At present, cellphones are in greater supply than good drinking water, but if the world's tech companies are to be believed, the shape and form of the device that will encase all life's basic digital needs is still up for grabs.
So let's indulge in a brief interlude of Quartz-based nostalgia, and look back to a time when the most prized accoutrement was the clunky calculator watch.
Somewhere in its brief affair with our wrists and hearts, the goofy calculator watch lost our affections. Perhaps one too many geeks tried, unavailingly, to program a phone number into it. Perhaps its catalogue of tinny alarms drove us to pitch it into the dustbin.
Either way, the calculator watch, in all its beautiful utility, fell from grace, leaving us largely without an everyday electronic tool until, of course, the cellphone's bloated birth and subsequent slim-down.
Perhaps the calculator watch was just ahead of its time. In today's world, it makes a lot more sense to have a permanent strap-on digital accessory than an eminently losable cellphone floating about in one's personal ether.
Manufacturers are again exploring the watch's potential as a vehicle for our current needs. MSN tried, mostly unsuccessfully, last year to give us wristwatches with perfectly gratuitous services like customizable weather reports.
Subsequent efforts to create something workable out of the MSN Wrist Net technology have fared a bit better. Fossil's Dick Tracy watch one-ups the nostalgia factor by referencing the style and allure of the pulp hero's impressive timepiece. All it really needs to be truly viable is the same phone capabilities that Tracy had. Of course, there's something bizarre about whispering into your watch, but, as hordes of cellphone-headsetted Bay Streeters talking to themselves prove, we can get used to anything.
The Wrist Net Dick Tracy watch comes with MSN Direct service for $12 a month, though it's hard to imagine anyone using much of the information - weather, headlines and sport stats, for example, via FM signal - on a display that's barely big enough for a miniature cartoon of the watch's namesake. But the seed of an idea is here, and is also present in a slew of watches that now boast portable hard drives that connect with your computer via USB.
Yes, the tech in wrist science has a long way to go, but go on it must. Any cursory social survey of the stylish set will tell you that the calc watch occupies prime nostalgia real estate in many a soul.
My friend Julia sports a vintage Casio and gets stopped on the street regularly.
"I get everything from 'I love your watch' to 'But you're not a geek,'" she says.
The calc love is further underlined by a host of recent calc-inspired designs - from Paul Frank's vintage plastic take to Tokyo Flash's pimped-out, Lite-Brite-inspired model.

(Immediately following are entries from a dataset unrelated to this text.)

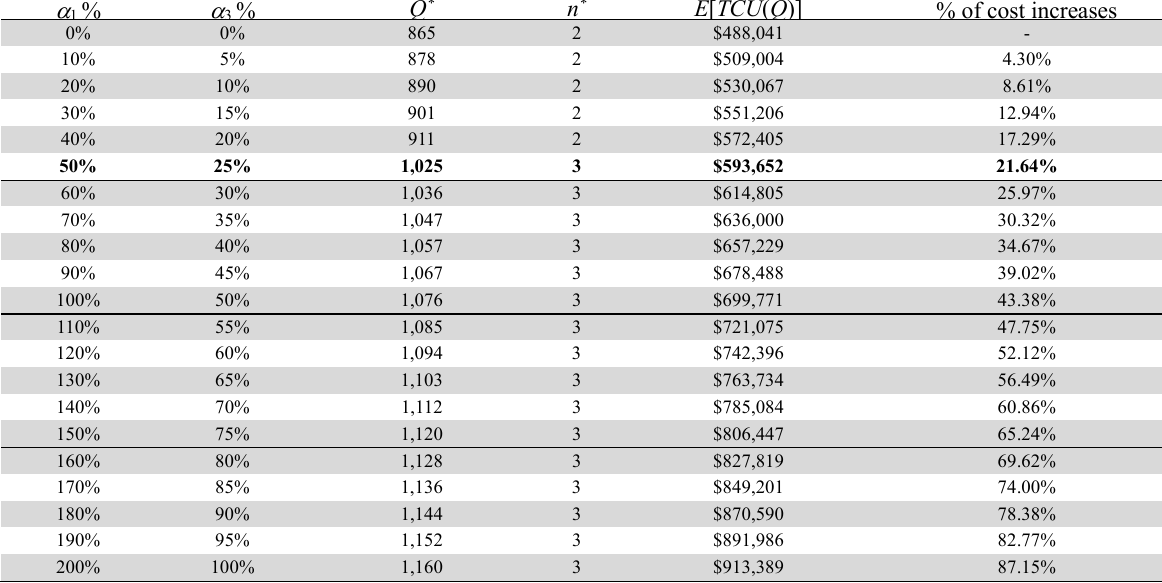
Joint effects of variations in adjusted factors α 1 and α 3 on the optimal replenishment lot size and shipments, the expected total system cost, and system cost increase %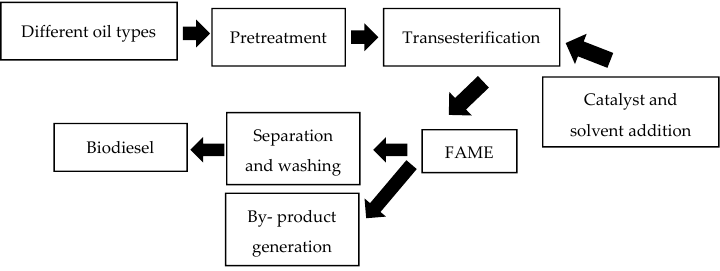
Figure 3. Biodiesel production via the transesterification process .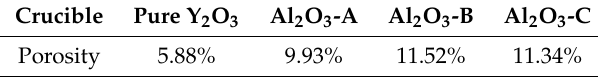
Table 2. The porosity of crucibles. Figure 2. T he XRD spectrum of composite crucibles before the melting experiment. ( a ) The pure Y 2 O 3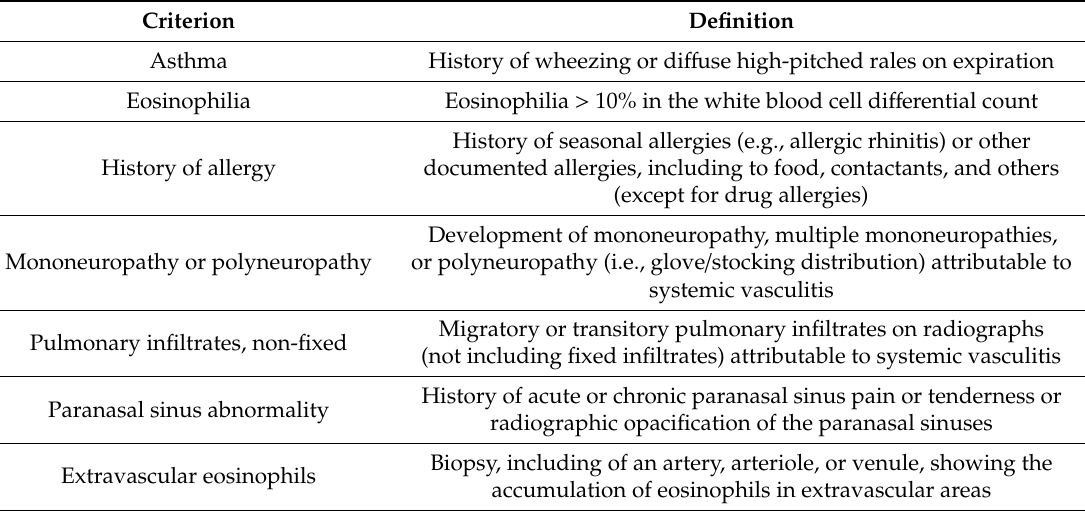
Table 1. Criteria and definitions used for the classification of eosinophilic granulomatosis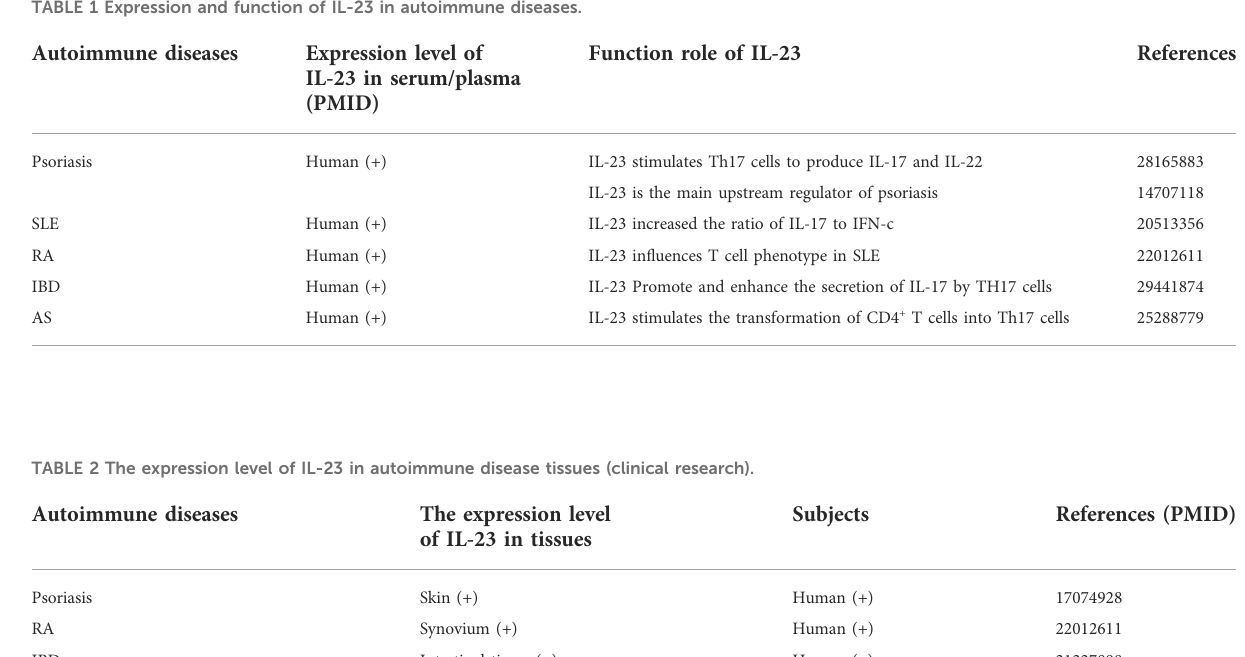
TABLE 1 Expression and function of IL-23 in autoimmune diseases.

Substantive proof that the hour is nigh for lo-fi meets Wi-Fi: if people will wear ironic mullets, they'll also wear modern incarnations of the calc watch, even if it comes down on the side of oppressively large. Imagine a watch that gave us Wi-Fi access, a speaker phone and all the accessories that characterized the old calculator watch. I will only say, 'If you will it, it is no dream. And if you build it, they will come.'
And if you can't come on time, don't come at all. OK, scratch that last one. Bring it on Casio!